The attention mechanism has gained significant recognition in the field of computer vision due to its ability to effectively enhance the performance of deep neural networks. However, existing methods often struggle to effectively utilize spatial information or, if they do, they come at the cost of reducing channel dimensions or increasing the complexity of neural networks. In order to address these limitations, this paper introduces an Efficient Local Attention (ELA) method that achieves substantial performance improvements with a simple structure. By analyzing the limitations of the Coordinate Attention method, we identify the lack of generalization ability in Batch Normalization, the adverse effects of dimension reduction on channel attention, and the complexity of attention generation process.

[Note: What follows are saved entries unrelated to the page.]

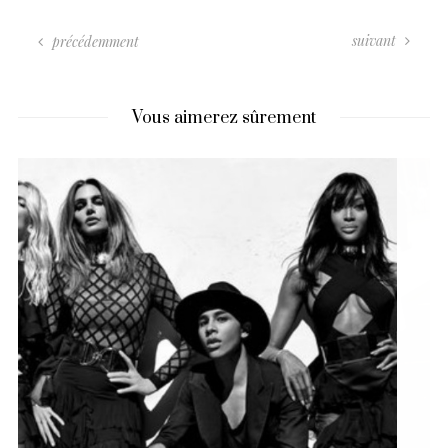
suivant
précédemment
Vous aimerez sûrement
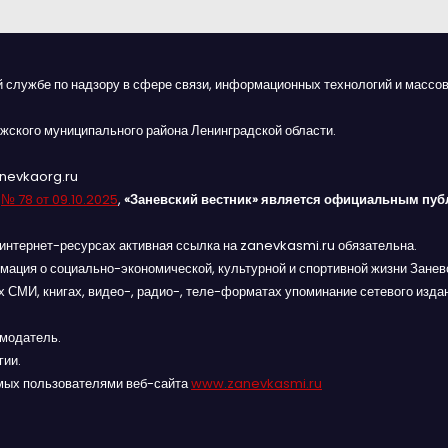
й службе по надзору в сфере связи, информационных технологий и массов
жского муниципального района Ленинградской области.
anevkaorg.ru
я
№ 78 от 09.10.2025
,
«Заневский вестник» является официальным пуб
интернет-ресурсах активная ссылка на zanevkasmi.ru обязательна.
мация о социально-экономической, культурной и спортивной жизни Заневс
 СМИ, книгах, видео-, радио-, теле-форматах упоминание сетевого изда
амодатель.
гии.
мых пользователями веб-сайта
www.zanevkasmi.ru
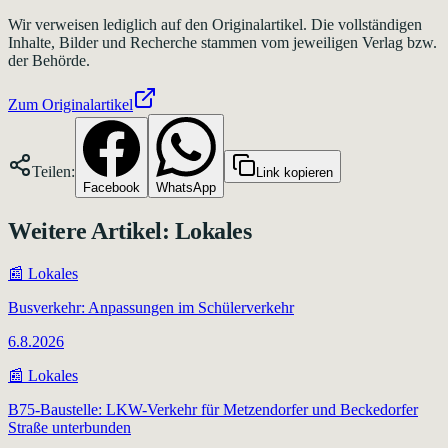
Wir verweisen lediglich auf den Originalartikel. Die vollständigen
Inhalte, Bilder und Recherche stammen vom jeweiligen Verlag bzw.
der Behörde.
Zum Originalartikel
Teilen:
Link kopieren
Facebook
WhatsApp
Weitere Artikel:
Lokales
📰
Lokales
Busverkehr: Anpassungen im Schülerverkehr
6.8.2026
📰
Lokales
B75-Baustelle: LKW-Verkehr für Metzendorfer und Beckedorfer
Straße unterbunden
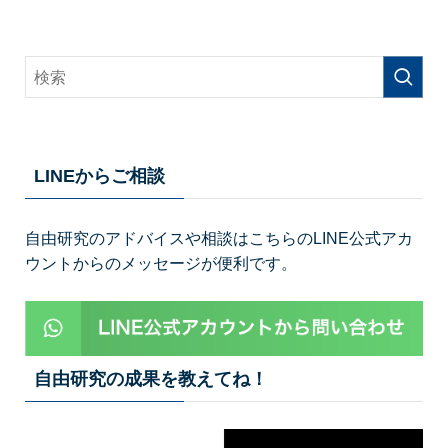
LINEからご相談
自由研究のアドバイスや相談はこちらのLINE公式アカ
ウントからのメッセージが便利です。
自由研究の成果を教えてね！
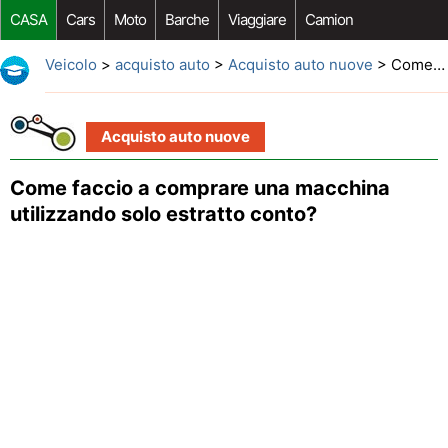
CASA
Cars
Moto
Barche
Viaggiare
Camion
Riparazione Auto
Acquisto Auto
Car Opzioni Aftermarket
Veicolo
>
acquisto auto
>
Acquisto auto nuove
> Come faccio a comprare una macchina utilizzando solo estratto conto?
Acquisto auto nuove
Come faccio a comprare una macchina
utilizzando solo estratto conto?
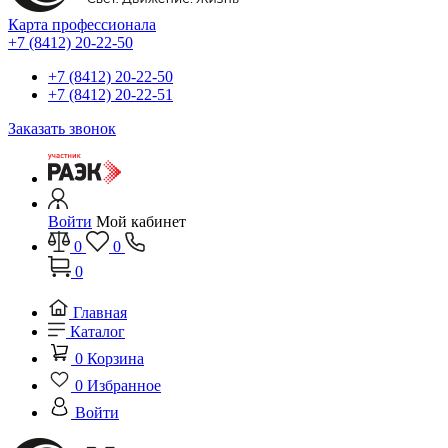
Карта профессионала
+7 (8412) 20-22-50
+7 (8412) 20-22-50
+7 (8412) 20-22-51
Заказать звонок
Войти
Мой кабинет
0
0
0
Главная
Каталог
0
Корзина
0
Избранное
Войти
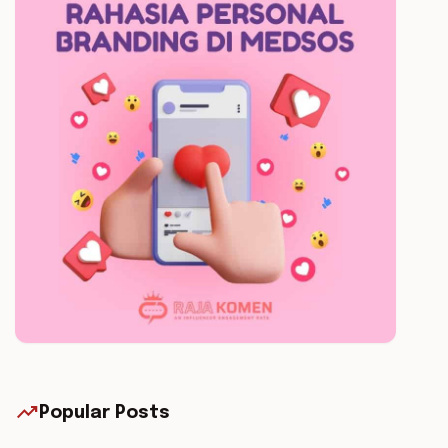
trending_up
Popular Posts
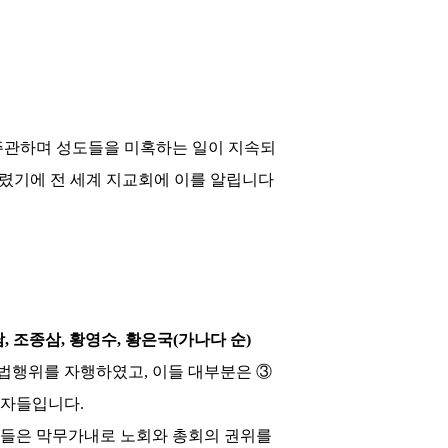
주관하며 성도들을 미혹하는 일이 지속되
렸기에 전 세계 지교회에 이를 알립니다
남
,
조종삼
,
황영수
,
황은국
(
가나다 순
)
불법행위를 자행하였고
,
이들 대부분은
③
 자들입니다
.
이들은 막무가내로 노회와 총회의 권위를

To overcome these challenges, we propose the incorporation of 1D convolution and Group Normalization feature enhancement techniques. This approach enables accurate localization of regions of interest by efficiently encoding two 1D positional feature maps without the need for dimension reduction, while allowing for a lightweight implementation. We carefully design three hyperparameters in ELA, resulting in four different versions: ELA-T, ELA-B, ELA-S, and ELA-L, to cater to the specific requirements of different visual tasks such as image classification, object detection and sementic segmentation. ELA can be seamlessly integrated into deep CNN networks such as ResNet, MobileNet, and DeepLab. Extensive evaluations on the ImageNet, MSCOCO, and Pascal VOC datasets demonstrate the superiority of the proposed ELA module over current state-of-the-art methods in all three aforementioned visual tasks.